The sandwich was pretty good, but not amazing. I think I like the liverwurst from the deli counter better than the packaged Braunschweiger stuff, but the deli counter at our closest grocery store is pretty tiny and sad, and I wasn't even sure they carried it. It was pretty salty (as we expected it would be), so I wanted to make sure we had a side that could balance out both the richness and saltiness. My original plan was a fresh arugula and tomato salad, but that fell through. I don't know what's going on with the arugula distributor in our region for Trader Joe's, but there hasn't been arugula in weeks. I decided to go with plan B and roast some brussels sprouts.

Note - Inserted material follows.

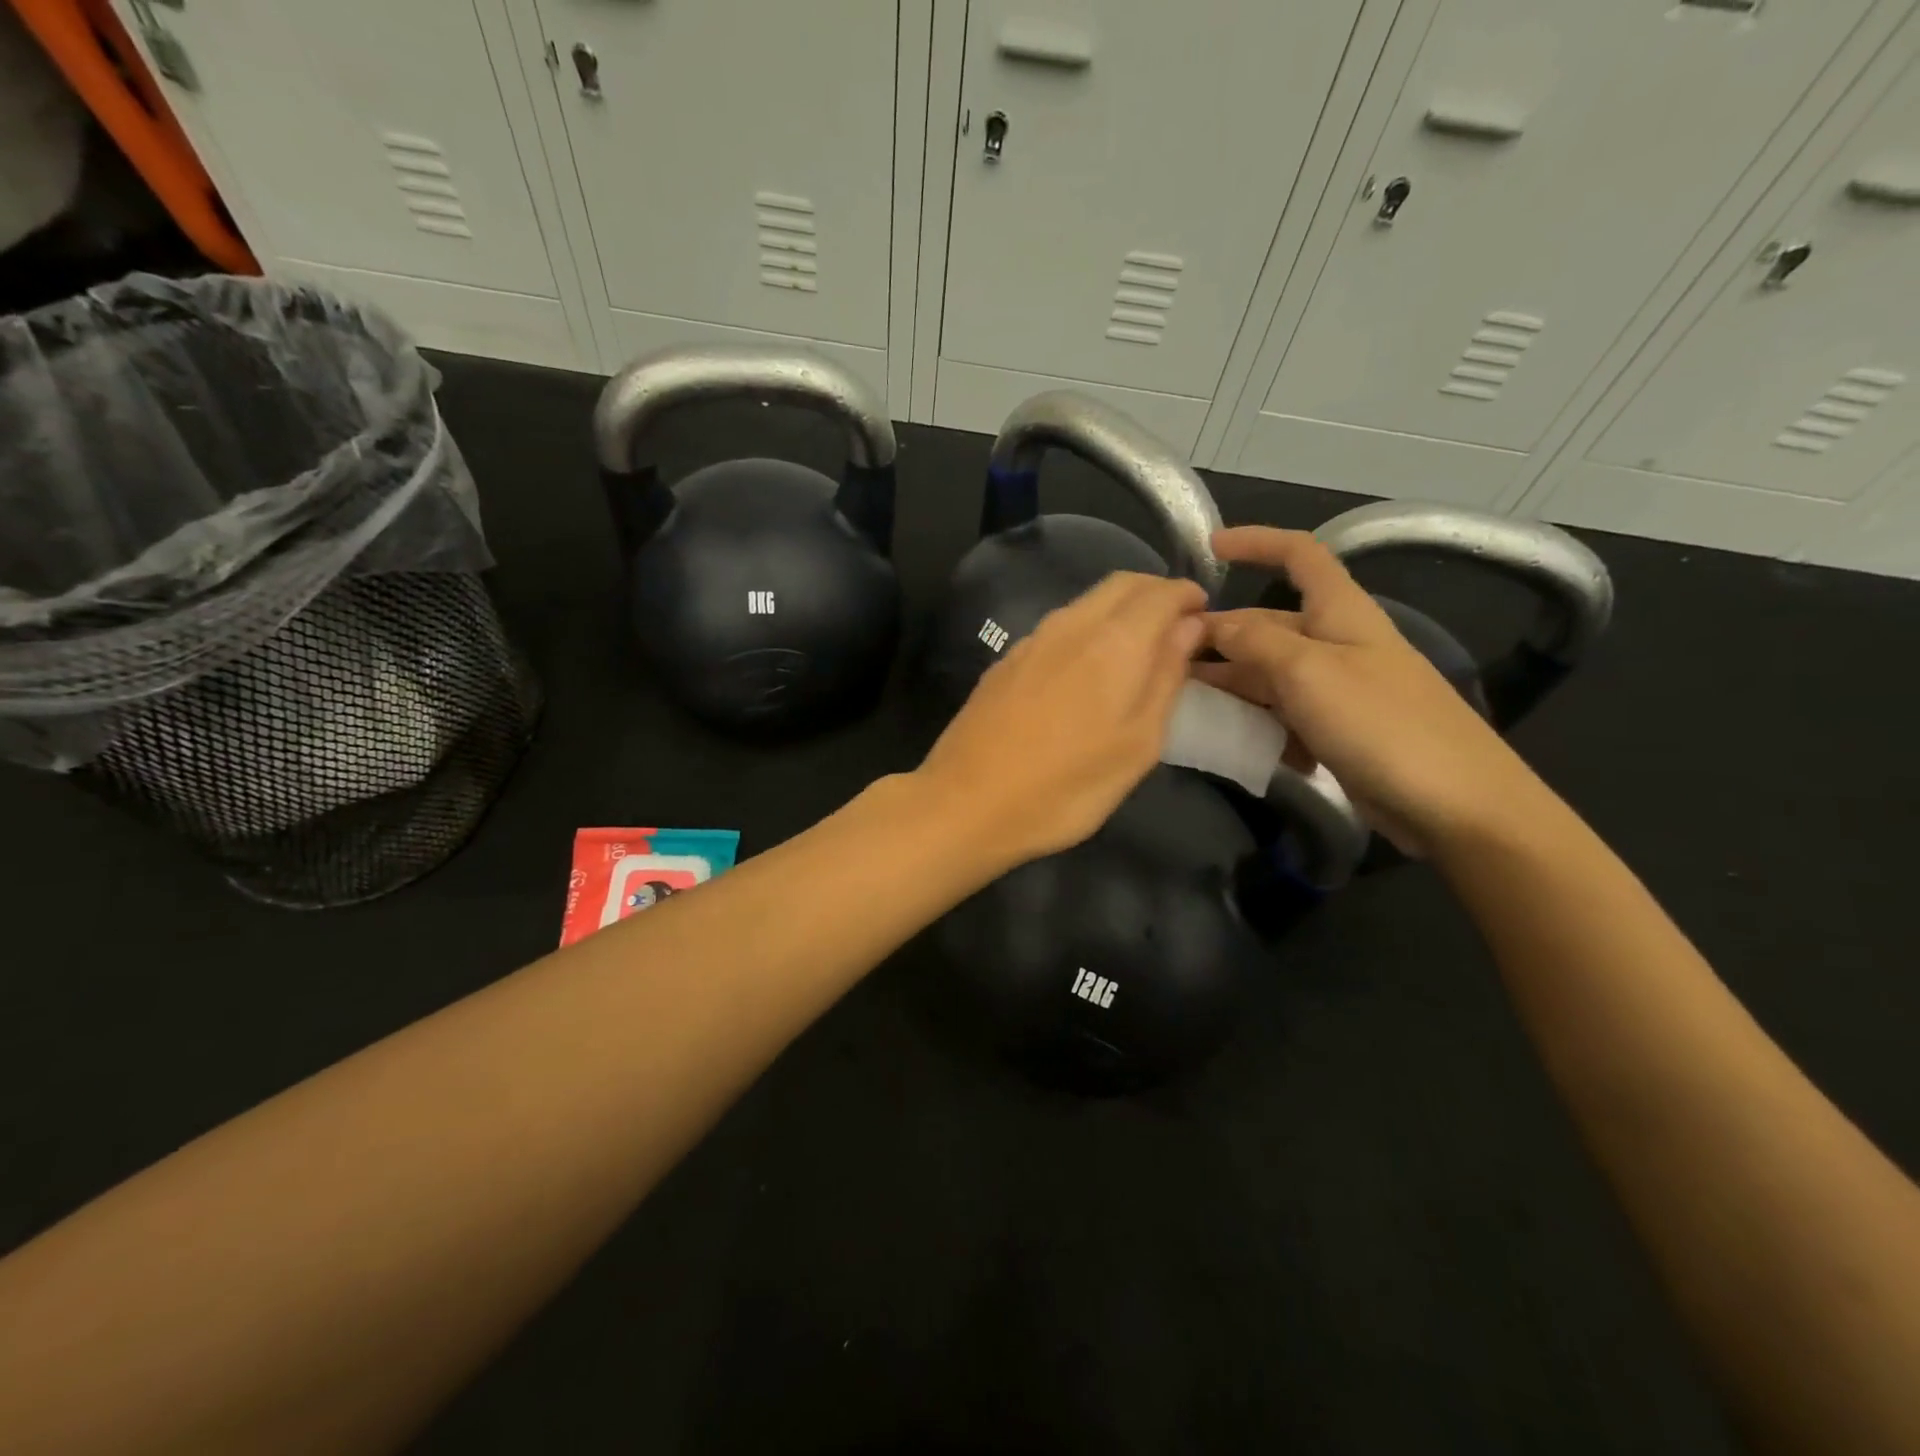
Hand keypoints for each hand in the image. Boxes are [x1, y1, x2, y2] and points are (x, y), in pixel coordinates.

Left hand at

This bag of frozen "true Belgian Brussels sprouts" was another hand-me-down from my parents (so I won't price this part out since I don't even know how much it cost). I thawed them a little bit in the fridge and then dumped them into a greased baking dish with chopped red onion (the remainder of the onion after cutting the slivers for the sandwiches), olive oil, salt, and ground black pepper. Tossed it all around a bit and then stuck it in a 400 degree oven.

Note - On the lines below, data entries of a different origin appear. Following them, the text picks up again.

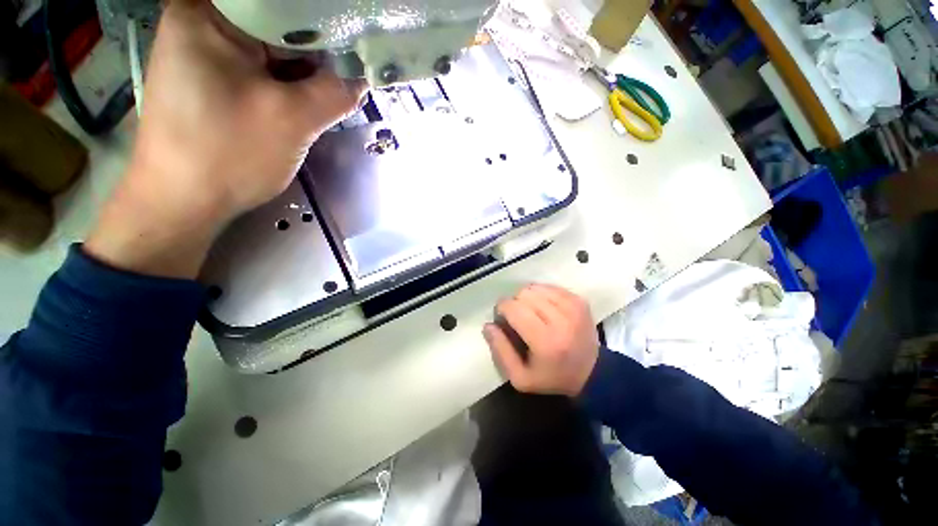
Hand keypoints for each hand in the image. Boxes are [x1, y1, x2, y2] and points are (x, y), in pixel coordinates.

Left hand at [86, 0, 365, 277]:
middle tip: (346, 76)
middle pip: (276, 26)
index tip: (355, 48)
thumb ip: (334, 93)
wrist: (183, 202)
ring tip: (328, 93)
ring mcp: (204, 53)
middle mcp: (202, 24)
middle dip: (315, 54)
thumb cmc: (228, 155)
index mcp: (208, 15)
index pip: (281, 6)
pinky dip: (286, 85)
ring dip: (303, 74)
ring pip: (271, 51)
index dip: (324, 26)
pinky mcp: (211, 79)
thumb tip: (363, 78)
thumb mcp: (292, 120)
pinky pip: (260, 71)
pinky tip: (302, 103)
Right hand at [483, 284, 599, 396]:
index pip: (514, 309)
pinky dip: (541, 294)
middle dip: (514, 303)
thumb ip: (501, 351)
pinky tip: (543, 307)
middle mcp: (561, 320)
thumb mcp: (520, 377)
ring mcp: (572, 307)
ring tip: (530, 312)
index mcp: (545, 341)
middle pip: (524, 294)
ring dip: (527, 297)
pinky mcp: (579, 301)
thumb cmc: (552, 377)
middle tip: (517, 316)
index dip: (502, 308)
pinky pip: (550, 286)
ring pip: (536, 288)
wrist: (592, 373)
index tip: (502, 316)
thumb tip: (488, 325)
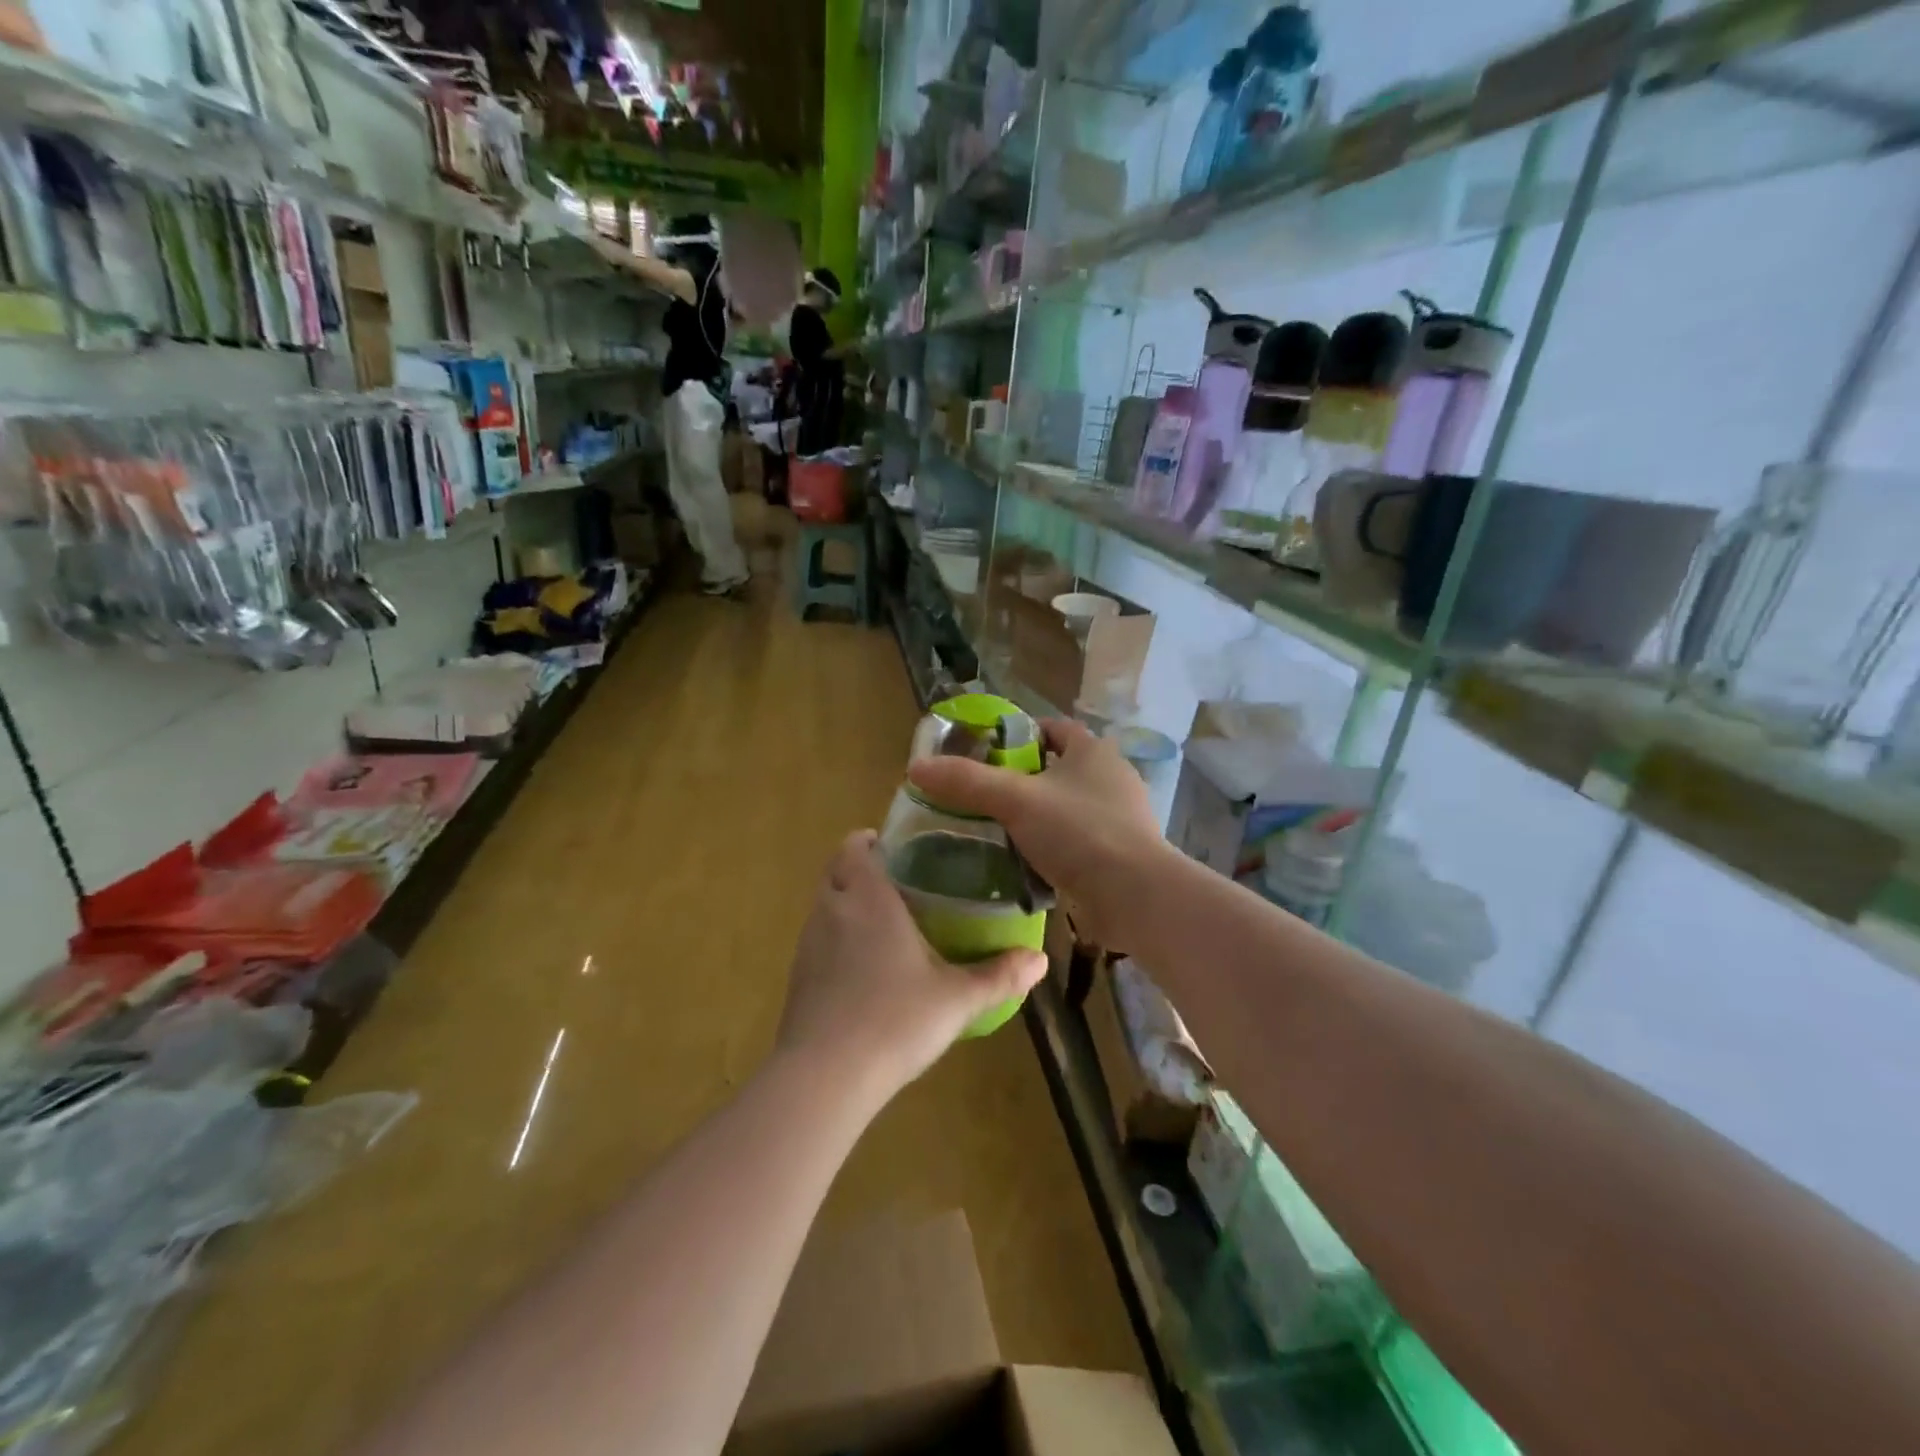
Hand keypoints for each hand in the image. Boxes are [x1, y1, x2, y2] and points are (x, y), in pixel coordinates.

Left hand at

The package said to roast them for 20-25 minutes, or until they were starting to brown, but that didn't sound like enough to me. After 20 minutes, I stirred them. They were fine then but not brown, and I prefer Brussels sprouts and onions to caramelize when I roast them. They get so soft and sweet. I stirred it a couple more times after that, but I think I let it go for at least another 20 minutes. I wasn't paying that much attention to the time, but pretty much just left them in the oven until I was done with the grilled sandwiches. If I had to estimate though, I'd say the total roasting time was probably close to 40-45 minutes.


Once I pulled the dish out of the oven, I drizzled on some balsamic vinegar and mixed it all together some more. The vegetables were so nice and sweet, helped along by the finishing of balsamic, and worked well with the salty sandwich, helping to balance it out quite a bit. The Brussels sprouts themselves were like mini sprouts, much smaller than the ones I normally see in the Costco bags. I like the small bite-size nature of these sprouts, and would definitely consider buying this on another visit. Really easy to keep in the freezer and then use on any night that we don't really have a plan, but want something healthy and nutritious.

Overall, we had a good dinner, even if it didn't feel all that "challenging" since liverwurst is an ingredient I know and have eaten before, and in the same (sandwich) form that we had it this time. But it fits the offal challenge and was within the limits of what I wanted to buy and cook and eat. The next challenge is going to be hard enough to figure out what to do, so I was glad to have the break from pondering recipe choices!